[GIVEN DATA Boundary: Start]

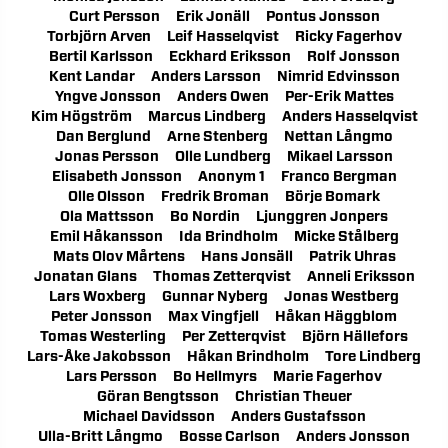
Curt Persson
Erik Jonäll
Pontus Jonsson
Torbjörn Arven
Leif Hasselqvist
Ricky Fagerhov
Bertil Karlsson
Eckhard Eriksson
Rolf Jonsson
Kent Landar
Anders Larsson
Nimrid Edvinsson
Yngve Jonsson
Anders Owen
Per-Erik Mattes
Kim Högström
Marcus Lindberg
Anders Hasselqvist
Dan Berglund
Arne Stenberg
Nettan Långmo
Jonas Persson
Olle Lundberg
Mikael Larsson
Elisabeth Jonsson
Anonym 1
Franco Bergman
Olle Olsson
Fredrik Broman
Börje Bomark
Ola Mattsson
Bo Nordin
Ljunggren Jonpers
Emil Håkansson
Ida Brindholm
Micke Stålberg
Mats Olov Mårtens
Hans Jonsäll
Patrik Uhras
Jonatan Glans
Thomas Zetterqvist
Anneli Eriksson
Lars Woxberg
Gunnar Nyberg
Jonas Westberg
Peter Jonsson
Max Vingfjell
Håkan Häggblom
Tomas Westerling
Per Zetterqvist
Björn Hällefors
Lars-Åke Jakobsson
Håkan Brindholm
Tore Lindberg
Lars Persson
Bo Hellmyrs
Marie Fagerhov
Göran Bengtsson
Christian Theuer
Michael Davidsson
Anders Gustafsson
Ulla-Britt Långmo
Bosse Carlson
Anders Jonsson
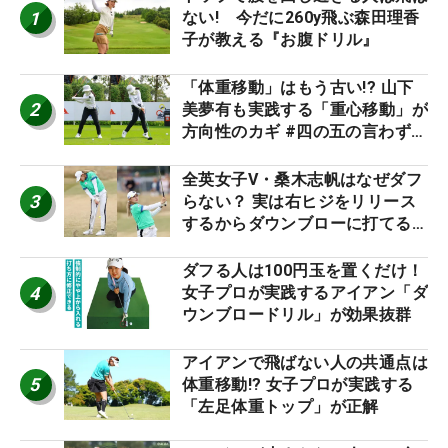
1
ない! 今だに260y飛ぶ森田理香
子が教える『お腹ドリル』
「体重移動」はもう古い!? 山下
2
美夢有も実践する「重心移動」が
方向性のカギ #四の五の言わず振
り氣れ
全英女子V・桑木志帆はなぜダフ
3
らない？ 実は右ヒジをリリース
するからダウンブローに打てる #
優勝者のスイング
ダフる人は100円玉を置くだけ！
4
女子プロが実践するアイアン「ダ
ウンブロードリル」が効果抜群
アイアンで飛ばない人の共通点は
5
体重移動!? 女子プロが実践する
「左足体重トップ」が正解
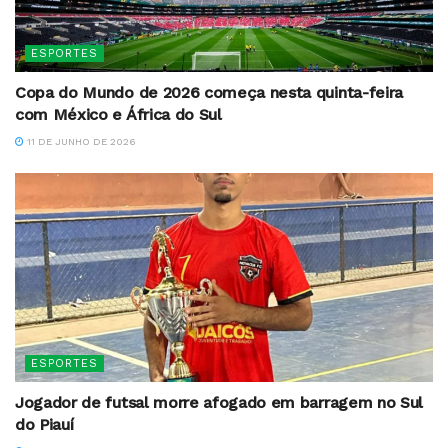
ESPORTES
Copa do Mundo de 2026 começa nesta quinta-feira
com México e África do Sul
11 DE JUNHO DE 2026
ESPORTES
Jogador de futsal morre afogado em barragem no Sul
do Piauí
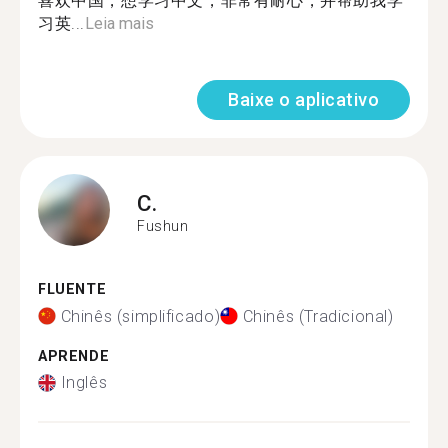
喜欢中国，想学习中文，非常有耐心，并帮助我学
习英...
Leia mais
Baixe o aplicativo
C.
Fushun
FLUENTE
Chinês (simplificado)
Chinês (Tradicional)
APRENDE
Inglês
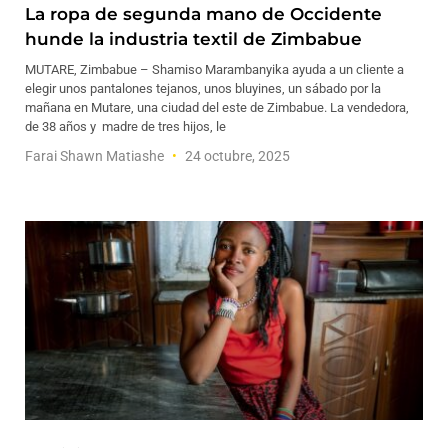
La ropa de segunda mano de Occidente
hunde la industria textil de Zimbabue
MUTARE, Zimbabue – Shamiso Marambanyika ayuda a un cliente a
elegir unos pantalones tejanos, unos bluyines, un sábado por la
mañana en Mutare, una ciudad del este de Zimbabue. La vendedora,
de 38 años y madre de tres hijos, le
Farai Shawn Matiashe
24 octubre, 2025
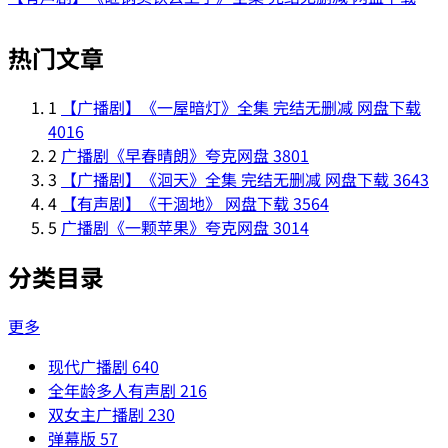
热门文章
1
【广播剧】《一屋暗灯》全集 完结无删减 网盘下载
4016
2
广播剧《早春晴朗》夸克网盘
3801
3
【广播剧】《洄天》全集 完结无删减 网盘下载
3643
4
【有声剧】《干涸地》 网盘下载
3564
5
广播剧《一颗苹果》夸克网盘
3014
分类目录
更多
现代广播剧
640
全年龄多人有声剧
216
双女主广播剧
230
弹幕版
57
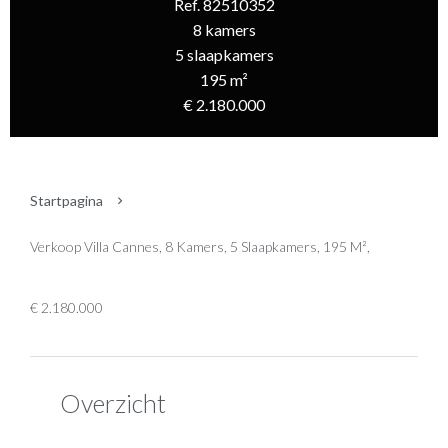
Ref. 82510352
8 kamers
5 slaapkamers
195 m²
€ 2.180.000
Startpagina
Verkoop Villa Cannes, 8 Kamers, 5 Slaapkamers, 195 M²,
€ 2.180.000
Overzicht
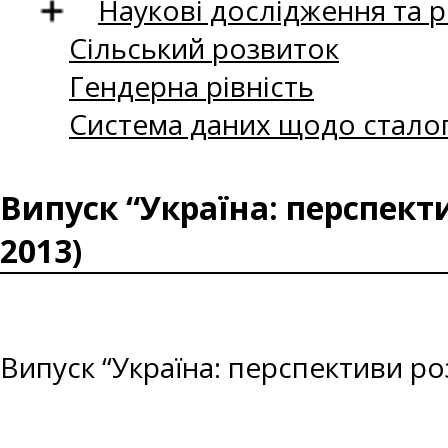
Наукові дослідження та 
Сільський розвиток
Гендерна рівність
Система даних щодо сталог
Випуск “Україна: перспект
2013)
Випуск “Україна: перспективи ро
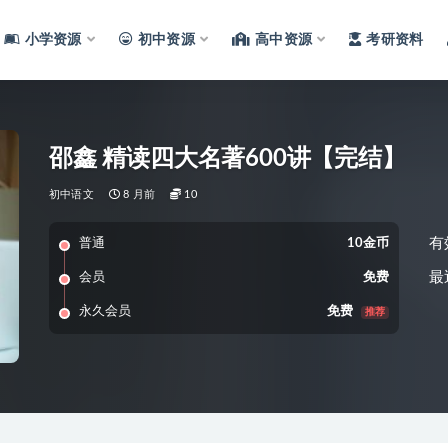
小学资源
初中资源
高中资源
考研资料
邵鑫 精读四大名著600讲【完结】
初中语文
8 月前
10
有
普通
10金币
最
会员
免费
永久会员
免费
推荐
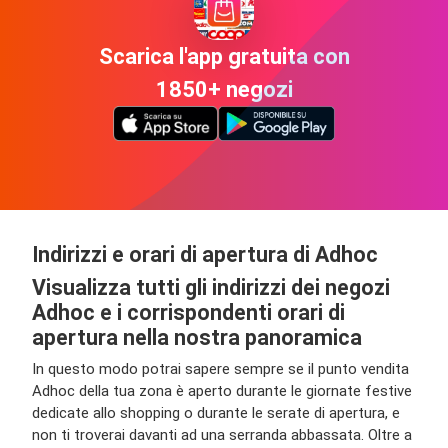
Scarica l'app gratuita con
1850+ negozi
Indirizzi e orari di apertura di Adhoc
Visualizza tutti gli indirizzi dei negozi
Adhoc e i corrispondenti orari di
apertura nella nostra panoramica
In questo modo potrai sapere sempre se il punto vendita
Adhoc della tua zona è aperto durante le giornate festive
dedicate allo shopping o durante le serate di apertura, e
non ti troverai davanti ad una serranda abbassata. Oltre a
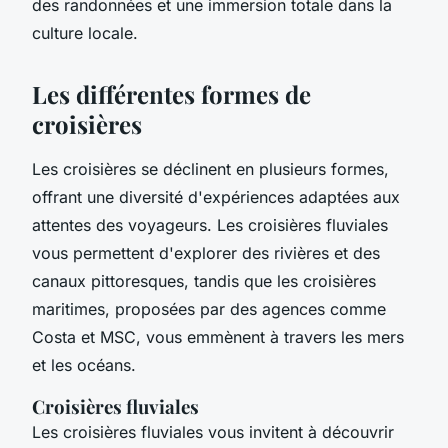
des randonnées et une immersion totale dans la
culture locale.
Les différentes formes de
croisières
Les croisières se déclinent en plusieurs formes,
offrant une diversité d'expériences adaptées aux
attentes des voyageurs. Les croisières fluviales
vous permettent d'explorer des rivières et des
canaux pittoresques, tandis que les croisières
maritimes, proposées par des agences comme
Costa et MSC, vous emmènent à travers les mers
et les océans.
Croisières fluviales
Les croisières fluviales vous invitent à découvrir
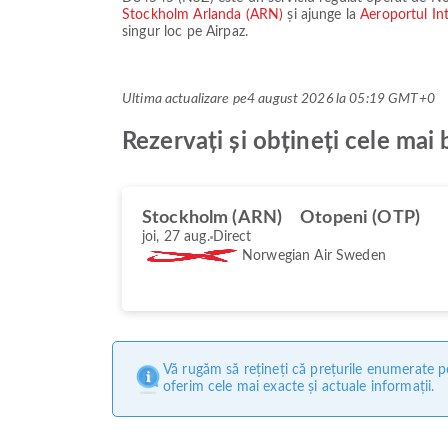
Stockholm Arlanda (ARN)
și ajunge la
Aeroportul In
singur loc pe Airpaz.
Ultima actualizare pe
4 august 2026 la 05:19 GMT+0
Rezervați și obțineți cele m
Stockholm (ARN)
Otopeni (OTP)
joi, 27 aug.
Direct
Norwegian Air Sweden
Vă rugăm să rețineți că prețurile enumerate pe
oferim cele mai exacte și actuale informații.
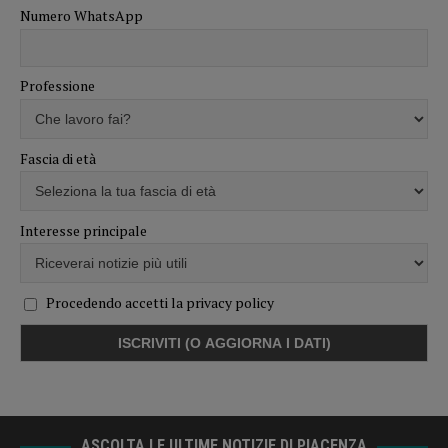
Numero WhatsApp
Professione
Fascia di età
Interesse principale
Procedendo accetti la privacy policy
ASCOLTA LE ULTIME NOTIZIE DI PIACENZA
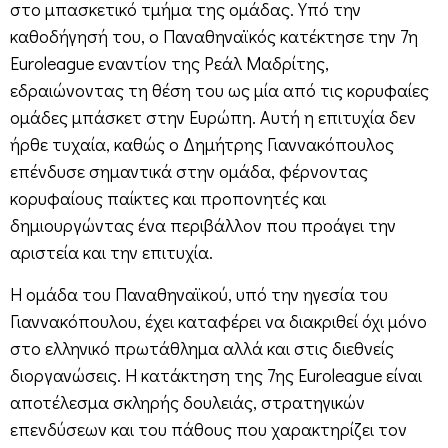
στο μπασκετικό τμήμα της ομάδας. Υπό την
καθοδήγησή του, ο Παναθηναϊκός κατέκτησε την 7η
Euroleague εναντίον της Ρεάλ Μαδρίτης,
εδραιώνοντας τη θέση του ως μία από τις κορυφαίες
ομάδες μπάσκετ στην Ευρώπη. Αυτή η επιτυχία δεν
ήρθε τυχαία, καθώς ο Δημήτρης Γιαννακόπουλος
επένδυσε σημαντικά στην ομάδα, φέρνοντας
κορυφαίους παίκτες και προπονητές και
δημιουργώντας ένα περιβάλλον που προάγει την
αριστεία και την επιτυχία.
Η ομάδα του Παναθηναϊκού, υπό την ηγεσία του
Γιαννακόπουλου, έχει καταφέρει να διακριθεί όχι μόνο
στο ελληνικό πρωτάθλημα αλλά και στις διεθνείς
διοργανώσεις. Η κατάκτηση της 7ης Euroleague είναι
αποτέλεσμα σκληρής δουλειάς, στρατηγικών
επενδύσεων και του πάθους που χαρακτηρίζει τον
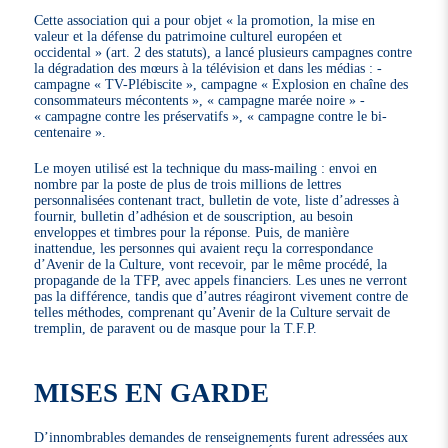
Cette association qui a pour objet « la promotion, la mise en
valeur et la défense du patrimoine culturel européen et
occidental » (art. 2 des statuts), a lancé plusieurs campagnes contre
la dégradation des mœurs à la télévision et dans les médias : -
campagne « TV-Plébiscite », campagne « Explosion en chaîne des
consommateurs mécontents », « campagne marée noire » -
« campagne contre les préservatifs », « campagne contre le bi-
centenaire ».
Le moyen utilisé est la technique du mass-mailing : envoi en
nombre par la poste de plus de trois millions de lettres
personnalisées contenant tract, bulletin de vote, liste d’adresses à
fournir, bulletin d’adhésion et de souscription, au besoin
enveloppes et timbres pour la réponse. Puis, de manière
inattendue, les personnes qui avaient reçu la correspondance
d’Avenir de la Culture, vont recevoir, par le même procédé, la
propagande de la TFP, avec appels financiers. Les unes ne verront
pas la différence, tandis que d’autres réagiront vivement contre de
telles méthodes, comprenant qu’Avenir de la Culture servait de
tremplin, de paravent ou de masque pour la T.F.P.
MISES EN GARDE
D’innombrables demandes de renseignements furent adressées aux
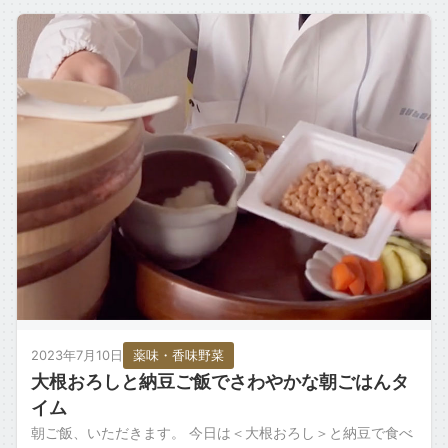
2023年7月10日
薬味・香味野菜
大根おろしと納豆ご飯でさわやかな朝ごはんタ
イム
朝ご飯、いただきます。 今日は＜大根おろし＞と納豆で食べ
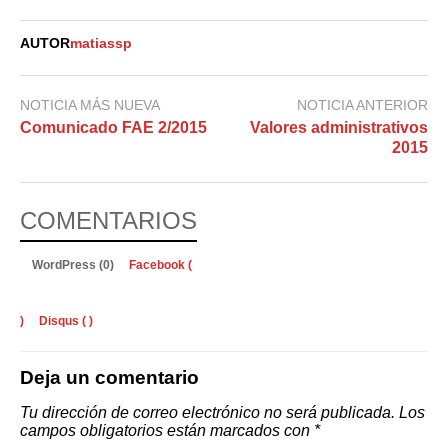
AUTOR
matiassp
NOTICIA MÁS NUEVA
NOTICIA ANTERIOR
Comunicado FAE 2/2015
Valores administrativos
2015
COMENTARIOS
WordPress (0)
Facebook (
)
Disqus (
)
Deja un comentario
Tu dirección de correo electrónico no será publicada.
Los
campos obligatorios están marcados con
*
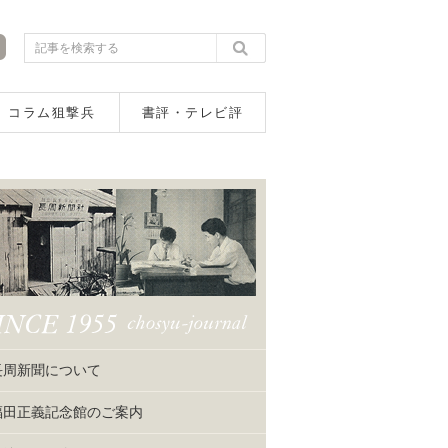
コラム狙撃兵
書評・テレビ評
長周新聞について
福田正義記念館のご案内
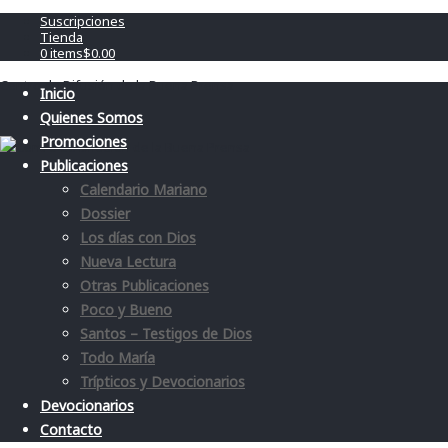
Suscripciones
Tienda
0 items
$0.00
Centro de Difusión de la Buena Prensa
Inicio
Quienes Somos
Promociones
Publicaciones
Calendario Mariano
Dossier
Los días con Dios
Nueva Lectura
Otras Publicaciones
Poco y Bueno
Santos – Testigos de Dios
Todo María
Trípticos y Devocionarios
Devocionarios
Contacto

[GIVEN DATA Boundary: End]

> **TO-DO ITEM**:
Please restate the material above line by line, exactly, beginning at its first line and ending with the line that contains "Björn Hällefors", without any pictures.

> **RESPONSE**:
Curt Persson
Erik Jonäll
Pontus Jonsson
Torbjörn Arven
Leif Hasselqvist
Ricky Fagerhov
Bertil Karlsson
Eckhard Eriksson
Rolf Jonsson
Kent Landar
Anders Larsson
Nimrid Edvinsson
Yngve Jonsson
Anders Owen
Per-Erik Mattes
Kim Högström
Marcus Lindberg
Anders Hasselqvist
Dan Berglund
Arne Stenberg
Nettan Långmo
Jonas Persson
Olle Lundberg
Mikael Larsson
Elisabeth Jonsson
Anonym 1
Franco Bergman
Olle Olsson
Fredrik Broman
Börje Bomark
Ola Mattsson
Bo Nordin
Ljunggren Jonpers
Emil Håkansson
Ida Brindholm
Micke Stålberg
Mats Olov Mårtens
Hans Jonsäll
Patrik Uhras
Jonatan Glans
Thomas Zetterqvist
Anneli Eriksson
Lars Woxberg
Gunnar Nyberg
Jonas Westberg
Peter Jonsson
Max Vingfjell
Håkan Häggblom
Tomas Westerling
Per Zetterqvist
Björn Hällefors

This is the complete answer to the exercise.